Overcoming Computational Bottlenecks In Large-Scale Medical Image Segmentation Using Optimized U-Net
Abstract
Purpose
Training nnU-Net models for medical image segmentation with large patient samples is computationally expensive, limiting iteration speed in research and clinical translation. We present an optimized training workflow that significantly accelerates nnU-Net training on massive datasets without compromising segmentation performance.
Methods
A cohort of 1,539 CT scans was utilized to train nnU-Net (v2) for multi-organ segmentation of 117 structures.
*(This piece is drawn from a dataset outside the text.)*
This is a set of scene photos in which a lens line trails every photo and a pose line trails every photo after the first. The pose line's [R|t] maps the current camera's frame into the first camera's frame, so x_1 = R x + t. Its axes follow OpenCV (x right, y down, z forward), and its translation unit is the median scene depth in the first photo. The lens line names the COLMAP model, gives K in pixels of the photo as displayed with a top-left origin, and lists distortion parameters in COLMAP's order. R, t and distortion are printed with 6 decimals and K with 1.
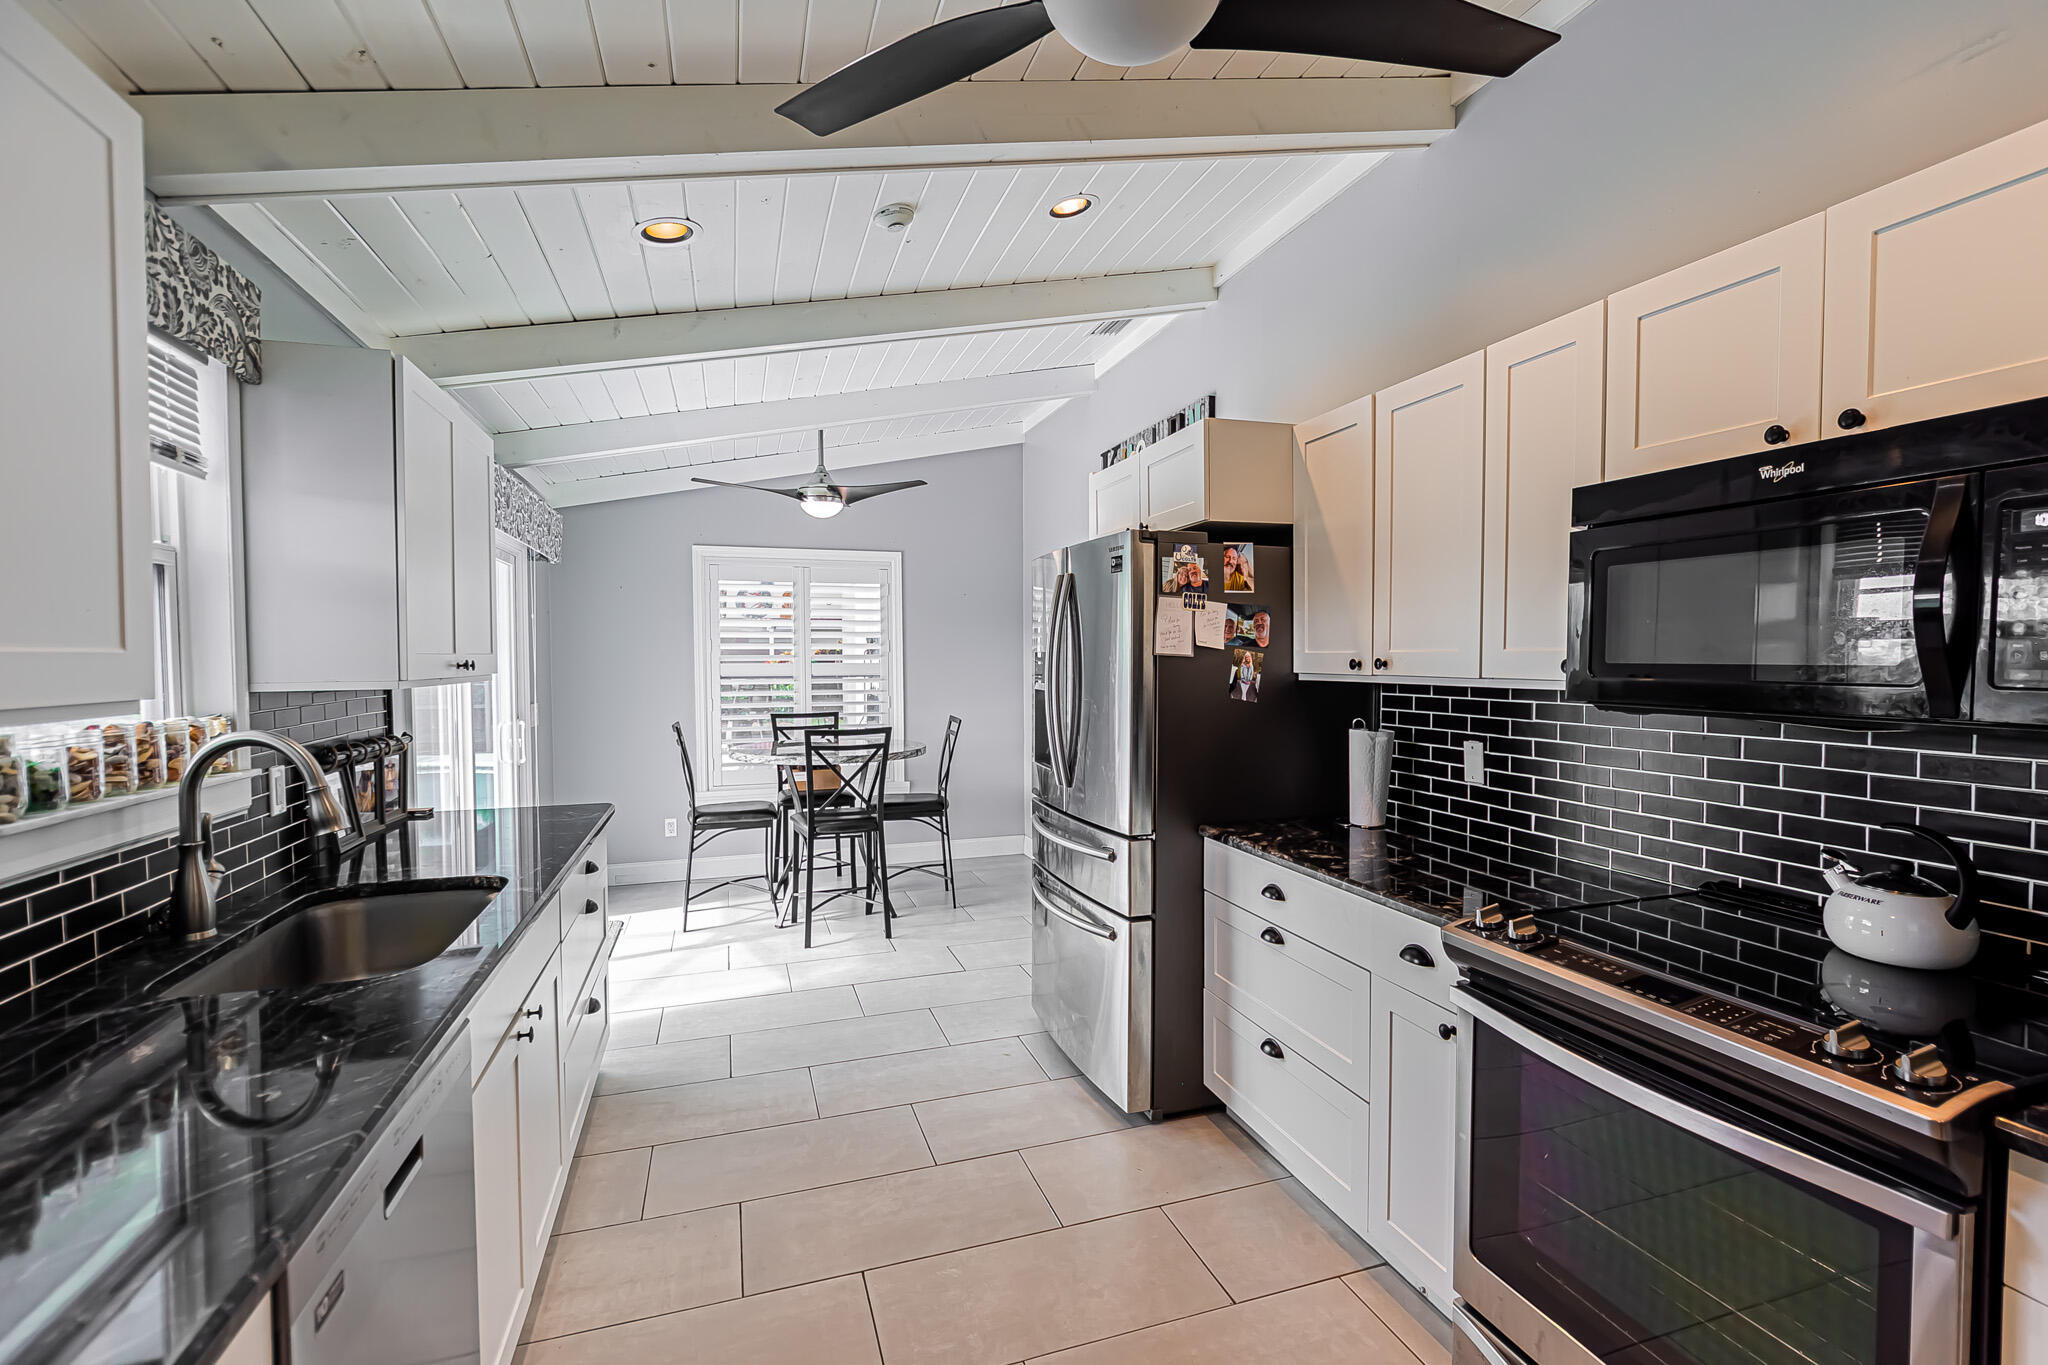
lens RADIAL K [[904.0, 0, 1035.8], [0, 904.0, 684.4], [0, 0, 1]] dist [-0.000590, -0.000067]
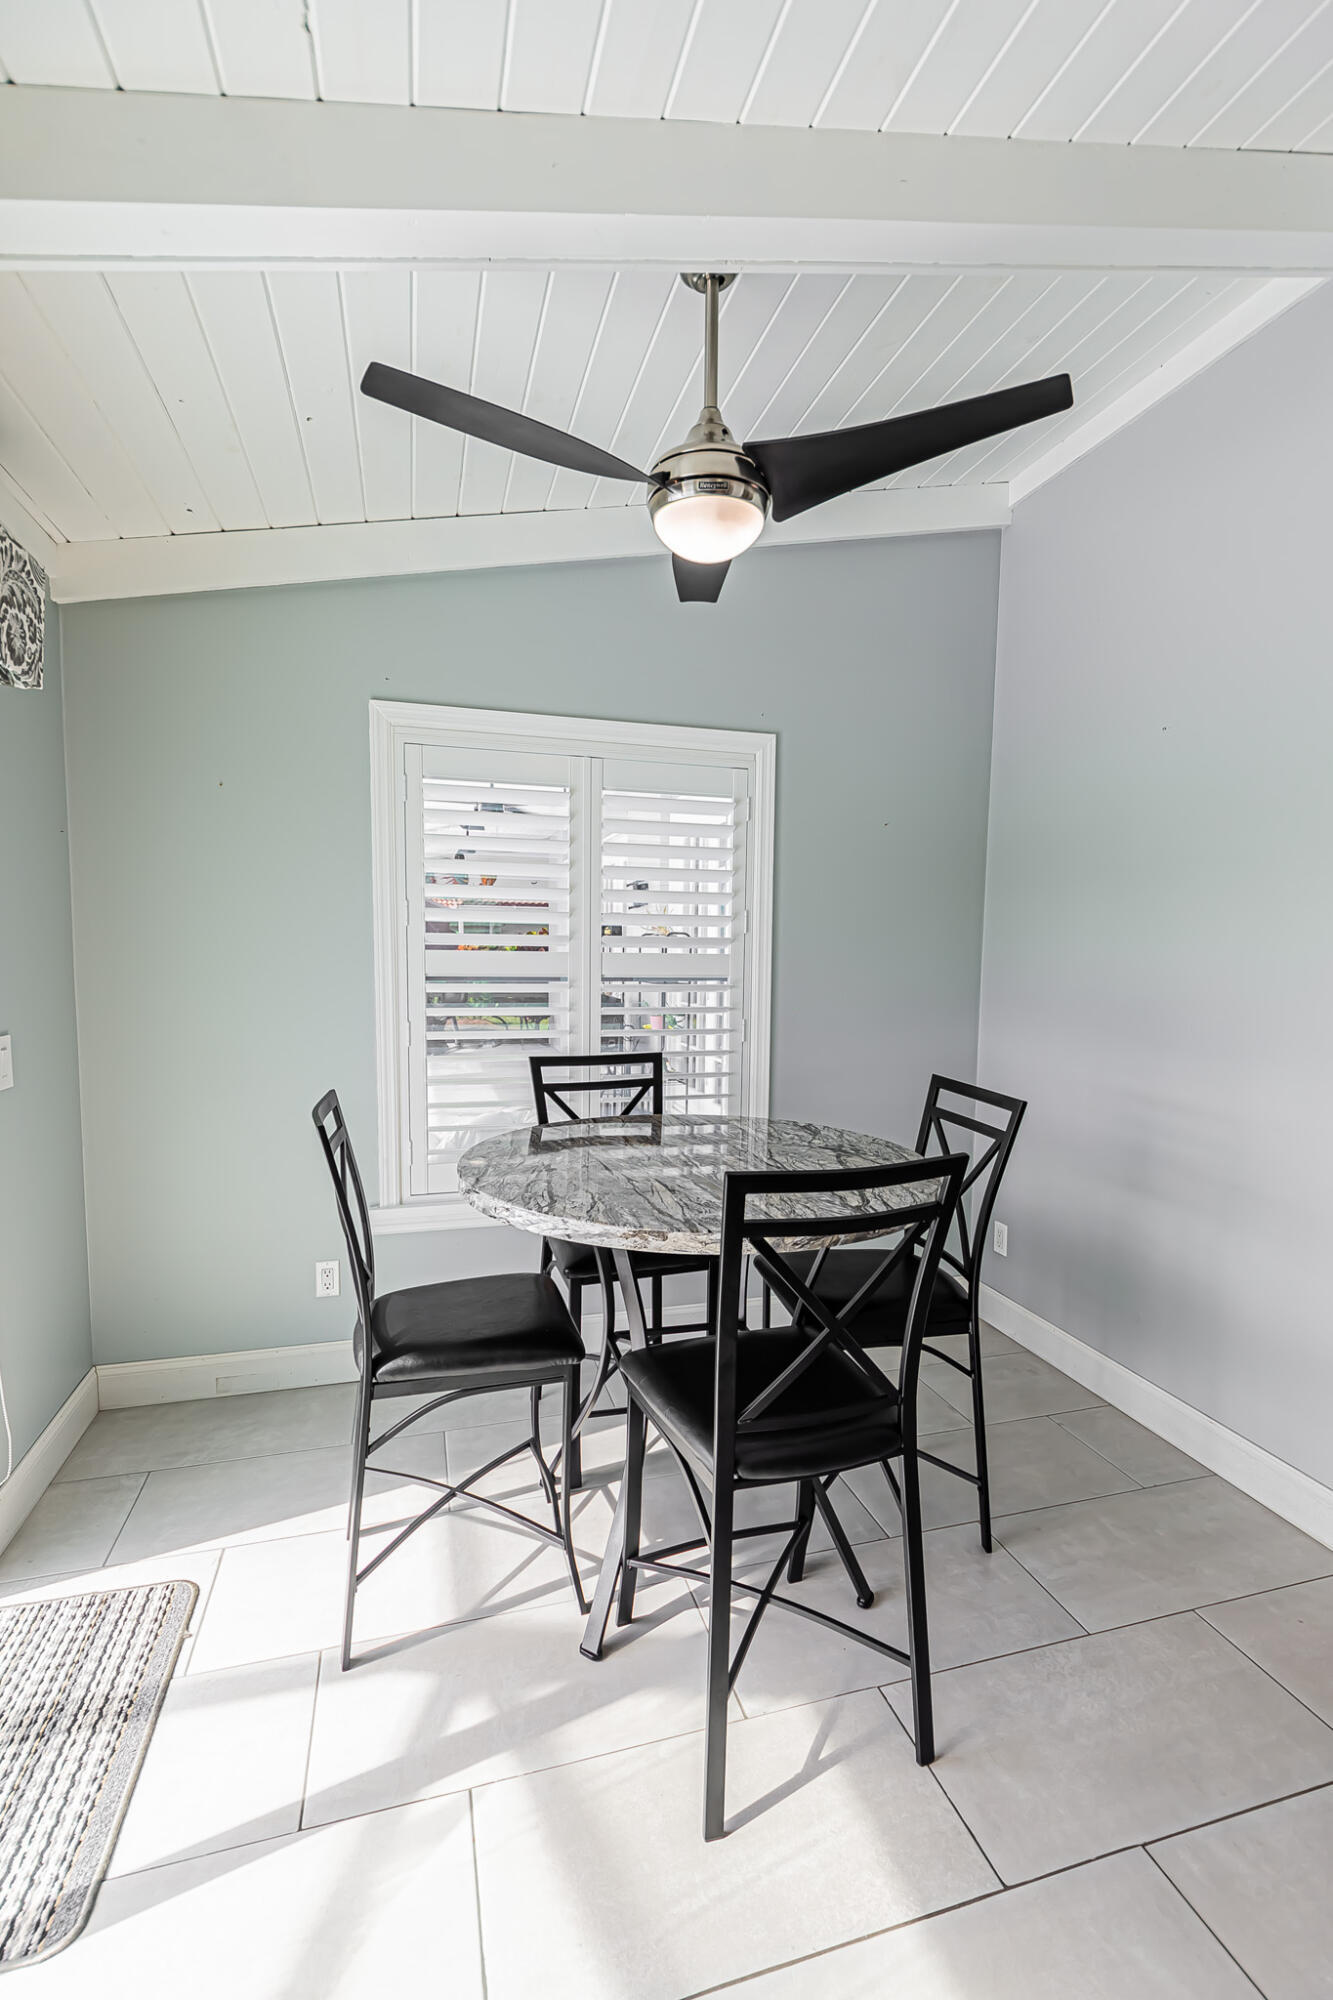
lens RADIAL K [[882.8, 0, 654.6], [0, 882.8, 1036.4], [0, 0, 1]] dist [-0.000590, -0.000067]
pose [[0.998446, 0.021552, -0.051385, -0.203922], [-0.018471, 0.998046, 0.059684, -0.006886], [0.052571, -0.058642, 0.996894, 0.539840]]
The baseline followed the standard nnU-Net training pipeline with default preprocessing, sampling, and training schedule. We implemented an accelerated workflow incorporating four key engineering enhancements: (1) automatic mixed precision training, (2) dynamic batch size scaling to maximize GPU memory utilization, and (3) an efficiency-driven training schedule with early convergence monitoring while maintaining identical input resolution and network configuration. Both the baseline and proposed workflows maintained identical input resolutions and network architectures, utilizing a single NVIDIA L40S GPU. Performance was benchmarked using total GPU training time, Dice Similarity Coefficient (DSC), and 95th-percentile Hausdorff Distance (HD95) on a held-out test set with 89 CT scans.
Results
Baseline training required 97.4 hours total GPU time. The proposed workflow reduced training time to 35.7 hours, achieving a 2.7× speedup (63.3% time reduction). Segmentation accuracy was preserved across all evaluated structures. For instance, mean DSC (baseline vs. efficient) was 0.794 vs. 0.797 (p=0.136) for prostate, 0.925 vs. 0.923 (p=0.133) for brain, and 0.951 vs. 0.955 (p=0.013) for middle lung lobe. Mean HD95 was 4.857 vs. 5.517 (p=0.136) for prostate, 2.781 vs. 3.146 (p=0.180) for brain, and 4.019 vs. 3.658 (p=0.421) for middle lung lobe.
Conclusion
We demonstrated that targeted optimization of the nnU-Net framework significantly reduces training overhead without compromising segmentation fidelity in a large-scale clinical dataset. This streamlined workflow lowers the computational threshold for deep learning in radiation oncology, facilitating rapid model iteration and more efficient deployment of automated segmentation tools in clinical environments.